While there are certainly differences between Chinese and American shopping behaviors, one point of symmetry is the significance of influencer culture to consumers’ shopping interests and the opportunity user-friendly digital payments present for brands.

“Just as the arrival of Alibaba’s Taobao Live in 2016 ushered in a new type of e-commerce, social-commerce adoption in the United States is being driven by social media and content creation platforms (such as Pinterest and TikTok) adding new shopping capabilities,” according to McKinsey’s Social Commerce: The Future Of How Consumers Interact With Brands. “These tech-enabled features allow platforms to process transactions and, in doing so, gain access to first-party customer data and expand their ability to offer value to advertisers.”

According to the report, the ability to securely manage transactions through a platform provides benefits to brands and platforms. “Instead of merely targeting consumers with top-of-the-funnel awareness campaigns, social media platforms can now draw a much more direct line between advertising impressions and verified sales.”

But gaining that first-party data from consumers requires gaining consumers’ trust, something complicated by social media’s slew of recent controversies regarding data privacy.

While a recent survey showed that 47 percent of consumers stated that they “strongly distrusted” social media platforms concerning their financial or banking data, they held high trust for traditional banks. A payment tool tailored to social commerce provided by a bank may offer a solution for social media platforms and brands attempting to boost social shopping adoption.

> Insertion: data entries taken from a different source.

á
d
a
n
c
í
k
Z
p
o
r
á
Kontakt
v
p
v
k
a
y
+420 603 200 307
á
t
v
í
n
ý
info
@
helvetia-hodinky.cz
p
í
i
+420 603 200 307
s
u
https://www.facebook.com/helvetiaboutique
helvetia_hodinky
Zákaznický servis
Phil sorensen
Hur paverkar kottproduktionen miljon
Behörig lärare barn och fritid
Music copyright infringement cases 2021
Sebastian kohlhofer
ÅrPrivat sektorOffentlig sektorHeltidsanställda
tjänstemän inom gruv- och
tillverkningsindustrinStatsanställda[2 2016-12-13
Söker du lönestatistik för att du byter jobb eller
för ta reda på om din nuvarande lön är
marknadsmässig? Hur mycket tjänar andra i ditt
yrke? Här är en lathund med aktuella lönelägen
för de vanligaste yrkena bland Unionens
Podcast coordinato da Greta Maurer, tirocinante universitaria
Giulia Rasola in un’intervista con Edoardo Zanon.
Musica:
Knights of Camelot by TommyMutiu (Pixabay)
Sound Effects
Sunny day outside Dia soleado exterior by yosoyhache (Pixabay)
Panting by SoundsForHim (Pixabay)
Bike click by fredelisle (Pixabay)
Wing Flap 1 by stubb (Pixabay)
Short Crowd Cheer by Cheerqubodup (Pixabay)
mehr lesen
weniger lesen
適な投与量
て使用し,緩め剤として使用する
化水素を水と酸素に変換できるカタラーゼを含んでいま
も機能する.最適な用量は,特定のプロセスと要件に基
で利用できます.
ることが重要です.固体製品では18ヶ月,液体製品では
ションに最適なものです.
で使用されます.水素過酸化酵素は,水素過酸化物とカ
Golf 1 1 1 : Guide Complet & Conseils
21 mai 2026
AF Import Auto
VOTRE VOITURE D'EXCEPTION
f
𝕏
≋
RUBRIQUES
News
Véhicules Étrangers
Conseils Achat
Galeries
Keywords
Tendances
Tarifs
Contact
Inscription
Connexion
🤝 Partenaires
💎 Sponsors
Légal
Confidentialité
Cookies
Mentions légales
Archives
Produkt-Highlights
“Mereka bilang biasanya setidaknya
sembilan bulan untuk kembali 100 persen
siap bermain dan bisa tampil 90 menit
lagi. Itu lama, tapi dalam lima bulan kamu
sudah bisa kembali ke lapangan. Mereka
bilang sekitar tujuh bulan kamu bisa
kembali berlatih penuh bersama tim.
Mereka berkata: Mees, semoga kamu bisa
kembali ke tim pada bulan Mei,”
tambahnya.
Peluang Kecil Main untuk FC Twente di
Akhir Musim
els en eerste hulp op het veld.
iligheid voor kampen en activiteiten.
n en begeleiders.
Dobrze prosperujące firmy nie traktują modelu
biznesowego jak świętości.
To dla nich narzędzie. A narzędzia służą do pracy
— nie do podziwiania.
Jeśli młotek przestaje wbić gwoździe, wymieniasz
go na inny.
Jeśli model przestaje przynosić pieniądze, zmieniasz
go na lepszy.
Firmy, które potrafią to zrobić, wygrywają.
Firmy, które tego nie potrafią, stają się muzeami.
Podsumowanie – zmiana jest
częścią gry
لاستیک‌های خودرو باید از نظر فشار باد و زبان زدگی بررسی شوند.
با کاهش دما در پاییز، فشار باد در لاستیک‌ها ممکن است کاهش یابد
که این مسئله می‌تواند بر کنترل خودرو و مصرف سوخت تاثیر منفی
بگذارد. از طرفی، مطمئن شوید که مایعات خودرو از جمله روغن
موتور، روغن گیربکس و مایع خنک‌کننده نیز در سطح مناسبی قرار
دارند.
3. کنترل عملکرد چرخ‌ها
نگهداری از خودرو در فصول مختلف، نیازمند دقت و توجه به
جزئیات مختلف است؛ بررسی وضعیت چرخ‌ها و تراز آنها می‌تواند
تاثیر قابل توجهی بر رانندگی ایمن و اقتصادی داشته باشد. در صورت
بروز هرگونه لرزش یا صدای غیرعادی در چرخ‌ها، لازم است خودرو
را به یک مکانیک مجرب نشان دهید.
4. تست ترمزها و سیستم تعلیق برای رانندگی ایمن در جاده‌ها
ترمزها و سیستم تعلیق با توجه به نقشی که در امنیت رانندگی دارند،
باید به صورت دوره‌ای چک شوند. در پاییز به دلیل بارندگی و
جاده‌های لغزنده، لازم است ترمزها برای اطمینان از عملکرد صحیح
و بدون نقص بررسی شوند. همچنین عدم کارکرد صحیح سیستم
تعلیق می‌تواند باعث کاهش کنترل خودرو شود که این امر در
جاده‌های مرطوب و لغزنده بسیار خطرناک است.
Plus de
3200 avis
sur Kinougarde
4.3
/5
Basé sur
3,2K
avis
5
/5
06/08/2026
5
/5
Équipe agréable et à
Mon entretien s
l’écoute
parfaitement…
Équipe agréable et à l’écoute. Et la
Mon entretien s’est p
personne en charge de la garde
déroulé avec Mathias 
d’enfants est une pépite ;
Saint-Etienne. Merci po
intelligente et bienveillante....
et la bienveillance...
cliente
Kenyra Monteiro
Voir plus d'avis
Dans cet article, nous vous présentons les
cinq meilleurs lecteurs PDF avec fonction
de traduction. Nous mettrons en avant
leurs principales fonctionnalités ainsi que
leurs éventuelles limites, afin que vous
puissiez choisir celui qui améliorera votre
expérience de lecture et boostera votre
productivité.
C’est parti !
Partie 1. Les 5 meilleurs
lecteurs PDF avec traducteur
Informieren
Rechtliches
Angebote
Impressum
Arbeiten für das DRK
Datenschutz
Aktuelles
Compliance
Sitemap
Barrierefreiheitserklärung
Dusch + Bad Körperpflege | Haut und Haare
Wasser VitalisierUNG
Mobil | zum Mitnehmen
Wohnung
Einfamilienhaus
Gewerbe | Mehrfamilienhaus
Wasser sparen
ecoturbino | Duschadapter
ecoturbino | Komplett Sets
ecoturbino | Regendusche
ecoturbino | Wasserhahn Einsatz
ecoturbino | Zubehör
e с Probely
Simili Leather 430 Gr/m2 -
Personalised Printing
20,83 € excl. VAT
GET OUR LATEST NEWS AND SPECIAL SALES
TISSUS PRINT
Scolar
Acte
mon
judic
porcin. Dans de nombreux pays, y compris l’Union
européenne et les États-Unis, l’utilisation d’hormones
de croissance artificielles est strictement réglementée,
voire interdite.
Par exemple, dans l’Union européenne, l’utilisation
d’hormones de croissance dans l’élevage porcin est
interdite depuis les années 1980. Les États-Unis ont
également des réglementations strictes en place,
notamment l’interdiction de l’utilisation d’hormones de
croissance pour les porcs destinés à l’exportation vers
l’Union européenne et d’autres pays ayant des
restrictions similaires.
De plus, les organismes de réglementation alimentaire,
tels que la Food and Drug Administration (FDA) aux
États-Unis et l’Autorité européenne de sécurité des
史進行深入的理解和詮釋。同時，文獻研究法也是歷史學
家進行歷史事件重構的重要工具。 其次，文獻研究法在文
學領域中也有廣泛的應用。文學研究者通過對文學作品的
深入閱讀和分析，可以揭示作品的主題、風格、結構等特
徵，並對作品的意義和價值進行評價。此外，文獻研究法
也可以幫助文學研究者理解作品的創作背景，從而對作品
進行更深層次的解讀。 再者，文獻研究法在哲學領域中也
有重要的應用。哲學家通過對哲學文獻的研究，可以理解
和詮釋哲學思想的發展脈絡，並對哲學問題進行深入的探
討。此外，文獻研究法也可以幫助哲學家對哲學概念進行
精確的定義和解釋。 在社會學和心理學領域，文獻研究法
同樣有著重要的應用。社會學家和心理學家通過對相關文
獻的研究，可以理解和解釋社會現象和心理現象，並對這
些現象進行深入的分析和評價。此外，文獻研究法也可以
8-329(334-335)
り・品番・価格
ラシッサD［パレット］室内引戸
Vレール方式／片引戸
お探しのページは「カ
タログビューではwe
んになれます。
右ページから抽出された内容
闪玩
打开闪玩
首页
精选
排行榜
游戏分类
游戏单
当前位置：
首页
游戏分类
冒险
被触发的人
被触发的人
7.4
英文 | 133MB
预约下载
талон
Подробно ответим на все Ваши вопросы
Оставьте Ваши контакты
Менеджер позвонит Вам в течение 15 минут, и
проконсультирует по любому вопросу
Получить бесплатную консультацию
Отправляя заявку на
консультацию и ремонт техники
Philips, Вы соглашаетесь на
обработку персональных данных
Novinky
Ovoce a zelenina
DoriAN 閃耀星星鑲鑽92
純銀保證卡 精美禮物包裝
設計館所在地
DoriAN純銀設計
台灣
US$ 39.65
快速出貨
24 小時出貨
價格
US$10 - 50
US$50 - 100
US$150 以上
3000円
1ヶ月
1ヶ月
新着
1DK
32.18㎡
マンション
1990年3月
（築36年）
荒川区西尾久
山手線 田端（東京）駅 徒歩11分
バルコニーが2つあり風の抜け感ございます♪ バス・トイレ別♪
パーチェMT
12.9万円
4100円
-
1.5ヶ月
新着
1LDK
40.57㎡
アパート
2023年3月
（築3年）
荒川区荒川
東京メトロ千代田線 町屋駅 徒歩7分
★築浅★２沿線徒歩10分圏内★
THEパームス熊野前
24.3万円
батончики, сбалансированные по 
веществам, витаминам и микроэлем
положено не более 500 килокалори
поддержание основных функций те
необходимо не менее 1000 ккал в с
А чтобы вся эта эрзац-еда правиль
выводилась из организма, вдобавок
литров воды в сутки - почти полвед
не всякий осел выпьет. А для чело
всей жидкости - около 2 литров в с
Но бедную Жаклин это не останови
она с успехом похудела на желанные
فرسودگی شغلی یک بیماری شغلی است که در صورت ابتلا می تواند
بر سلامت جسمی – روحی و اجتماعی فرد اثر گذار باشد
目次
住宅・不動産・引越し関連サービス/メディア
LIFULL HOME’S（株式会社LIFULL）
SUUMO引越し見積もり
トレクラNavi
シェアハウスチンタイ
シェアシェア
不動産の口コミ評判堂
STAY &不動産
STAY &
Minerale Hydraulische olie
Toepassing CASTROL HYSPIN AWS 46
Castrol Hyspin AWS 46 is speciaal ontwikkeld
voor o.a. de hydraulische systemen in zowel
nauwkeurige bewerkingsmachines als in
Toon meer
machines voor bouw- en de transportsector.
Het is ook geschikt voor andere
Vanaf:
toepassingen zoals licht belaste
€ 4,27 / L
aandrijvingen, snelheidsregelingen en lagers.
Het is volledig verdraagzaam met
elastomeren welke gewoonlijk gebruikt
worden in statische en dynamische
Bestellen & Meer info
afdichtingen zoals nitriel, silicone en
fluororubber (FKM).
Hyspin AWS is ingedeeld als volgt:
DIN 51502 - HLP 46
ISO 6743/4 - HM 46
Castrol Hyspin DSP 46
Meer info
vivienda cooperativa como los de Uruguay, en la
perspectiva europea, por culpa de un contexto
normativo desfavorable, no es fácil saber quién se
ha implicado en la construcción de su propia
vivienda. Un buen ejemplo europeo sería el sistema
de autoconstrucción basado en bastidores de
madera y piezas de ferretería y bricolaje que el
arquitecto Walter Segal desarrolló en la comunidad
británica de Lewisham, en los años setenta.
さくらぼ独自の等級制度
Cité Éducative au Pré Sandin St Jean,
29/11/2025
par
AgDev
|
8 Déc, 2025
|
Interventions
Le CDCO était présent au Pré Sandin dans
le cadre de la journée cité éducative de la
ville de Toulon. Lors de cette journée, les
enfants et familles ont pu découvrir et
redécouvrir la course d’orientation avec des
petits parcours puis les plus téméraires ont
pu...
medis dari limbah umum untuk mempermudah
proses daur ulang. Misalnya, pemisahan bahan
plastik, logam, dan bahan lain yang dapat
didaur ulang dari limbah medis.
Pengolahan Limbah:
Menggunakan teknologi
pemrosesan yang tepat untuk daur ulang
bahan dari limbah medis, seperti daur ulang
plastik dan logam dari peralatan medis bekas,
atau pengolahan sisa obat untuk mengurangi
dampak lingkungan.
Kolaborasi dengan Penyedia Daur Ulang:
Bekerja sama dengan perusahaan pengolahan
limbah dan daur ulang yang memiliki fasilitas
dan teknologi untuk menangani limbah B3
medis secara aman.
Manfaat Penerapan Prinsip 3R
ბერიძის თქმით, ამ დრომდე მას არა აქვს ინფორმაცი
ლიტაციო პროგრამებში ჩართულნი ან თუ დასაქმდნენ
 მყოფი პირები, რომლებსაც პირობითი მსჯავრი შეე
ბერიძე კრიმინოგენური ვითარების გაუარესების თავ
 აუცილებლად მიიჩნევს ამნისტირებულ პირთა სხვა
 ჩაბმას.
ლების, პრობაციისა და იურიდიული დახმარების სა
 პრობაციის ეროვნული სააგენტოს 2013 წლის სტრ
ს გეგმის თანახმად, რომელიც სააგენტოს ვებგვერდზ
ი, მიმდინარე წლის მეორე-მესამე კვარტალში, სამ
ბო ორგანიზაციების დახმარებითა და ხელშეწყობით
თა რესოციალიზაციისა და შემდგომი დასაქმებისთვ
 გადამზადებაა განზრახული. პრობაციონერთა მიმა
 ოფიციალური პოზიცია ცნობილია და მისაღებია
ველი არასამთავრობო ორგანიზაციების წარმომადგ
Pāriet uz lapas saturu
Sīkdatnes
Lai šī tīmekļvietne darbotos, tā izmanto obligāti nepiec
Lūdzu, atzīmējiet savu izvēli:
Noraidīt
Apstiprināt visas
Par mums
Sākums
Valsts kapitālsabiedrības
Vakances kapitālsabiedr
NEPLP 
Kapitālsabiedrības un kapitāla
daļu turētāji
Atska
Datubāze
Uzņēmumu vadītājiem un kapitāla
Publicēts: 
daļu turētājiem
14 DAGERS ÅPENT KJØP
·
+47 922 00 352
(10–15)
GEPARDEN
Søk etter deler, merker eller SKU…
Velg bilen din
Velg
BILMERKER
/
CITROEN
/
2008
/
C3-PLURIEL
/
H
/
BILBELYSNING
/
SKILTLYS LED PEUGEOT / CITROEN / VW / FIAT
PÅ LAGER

Enter embedded finance: a trending shift in payments strategy among retailers that may address some consumers’ reluctance to trust their payment data to a social platform. Embedded finance typically means a nonbank, such as a retailer or a brand, offering customers financial services, such as providing access to a digital wallet or branded Buy Now, Pay Later (BNPL) payments. FinTechs often offer embedded finance services in collaboration with banks for their brand or retailer clients. For example, a brand or retailer selling in-app or via a live-shopping event could offer shoppers customized payment options through the bank or FinTech and assure customers that these services must comply with strict financial data handling regulations governing financial institutions.

According to a recent survey of European retailers presented by Finextra: 

Seventy-four percent of the retailers surveyed currently offer embedded financial products or services to customers, and a majority, 56 percent, plan to roll out new offerings over the coming 12 months. Retailers surveyed cited a range of reasons for creating or planning the integration of embedded finance options, such as creating a new revenue stream (41 percent), increasing customer loyalty (40 percent) and improving customer brand satisfaction (38 percent).

Per a recent report by Bain & Company, financial services embedded into e-commerce and other software platforms accounted for $2.6 trillion—approximately 5 percent—of all US financial transactions in 2021. According to the report, these transactions will likely reach $7 trillion by 2026.